Professor Guha’s interest in disease history originated in his study of demography. He has published on disease mortality in Victorian England in “The Importance of Social Intervention in England’s Mortality Decline,” Social History of Medicine 7,1 (1994), 89-113. His earlier work on South Asia is compiled in Health and Population in South Asia (2001/2009).
This talk, “Society and Information in Writing the History of Disease,” draws on “India in the Pandemic Age,” recently published in Indian Economic Review (https://doi.org/10.1007/s41775-020-00088-0). The latter originated in a request from the Review to write a historical essay that would preface a more contemporary special issue of the journal. It was also written in a couple of weeks, when libraries were closed.
Addressing an audience of economists, the article tried to tease out the historical processes that produce the data series utilized by medicine and the sciences. Professor Guha will address some of these larger epistemological problems in his talk.
Sumit Guha holds the Frances Higginbotham Nalle Professorship in the UT History Department.

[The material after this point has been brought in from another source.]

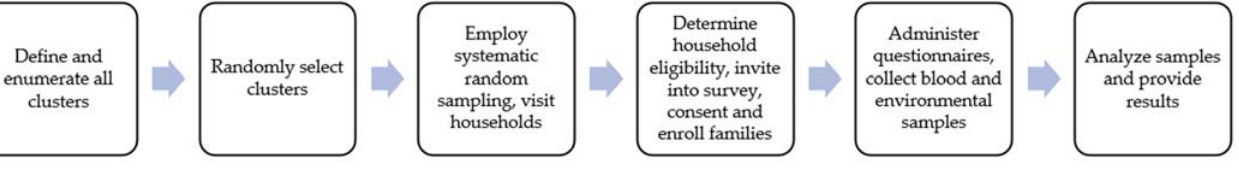
Figure 1. Cluster sampling flow chart: stage one and stage two.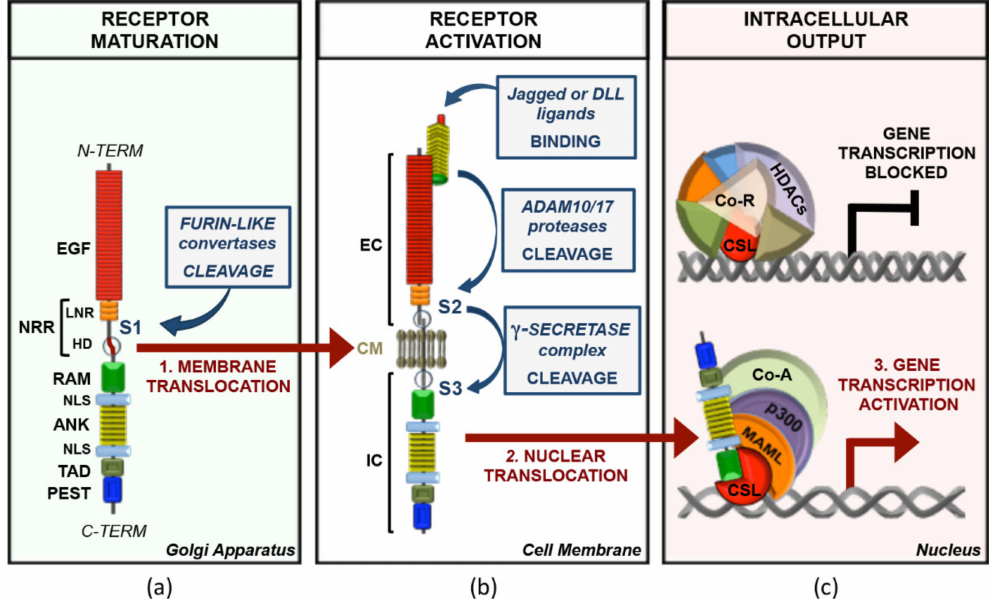
Figure 1. Main framework of canonical Notch signal transduction. ( a ) Notch receptors are synthetized as monomeric precursor proteins, which are subjected to a proteolytic cleavage by furin-like convertases (S1) in the Golgi apparatus before being exposed to the cell membrane as non-covalently linked heterodimers. From the N- to the C-terminal, the mammalian Notch proteins comprises: EGF (epidermal growth factor-like repeats), NRR (negative regulatory region), LNR (Lin12/Notch repeats), HD (heterodimerization domain), RAM (RBP-jk associated molecule), NLS (nuclear localization signal), ANK (ankyrin repeats), TAD (transactivation domain), and PEST (proline, glutamic acid, serine, and threonine). ( b ) The interaction of a Jagged or DLL (Delta-like ligand) family ligand to the EC (extracellular fragment) of the trans- membrane Notch receptor leads to the S2 cleavage of the receptor by ADAM10/17 (a disintegrin and metalloproteinase) and the subsequent S3 proteolysis catalyzed by the γ -secretase complex. This last cleavage releases from the membrane the IC (intracellular fragment) of Notch, which translocates to the nucleus. ( c ) In the absence of Notch, the transcription factor CSL (CBF-1/SuH/Lag-1 DNA-binding protein), in association with several Co-R (co-repressors factors) and HDACs (histone deacetylases) on the regulatory regions of Notch target genes, acts as a transcriptional repressor. The binding of the Notch IC to CSL displaces from CSL the Co-R, and by recruiting MAML (Mastermind-like), p300, and distinct context-related Co-A (co-activators factors), target genes’ transcription is switched to an activated state. In absence of ligands, NRR restrains Notch signaling by hindering the ADAM10/17 (a disintegrin and metalloproteinase)-dependent proteolytic S2 sites that lie at the extracel- lular region of the NTM. Ligand binding causes the stretching of the NRR structure that unmasks S2 site and allows the ADAM10 metalloprotease-dependent proteolysis of the receptor. This process generates an intermediate transmembrane fragment termed Notch extracellular truncation (NEXT), which is rapidly cleaved by the intramembrane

He is the author of The Agrarian Economy of the Bombay Deccan 1818-1941 (1985), Environment and Ethnicity in India, c. 1200-1991 (1999), Health and Population in South Asia from earliest times to the present (2001), and Beyond Caste: Identity and Power in South Asia, Past and Present (2013). His most recent book, History and Collective Memory in South Asia,1200–2000, was published by University of Washington Press in 2019.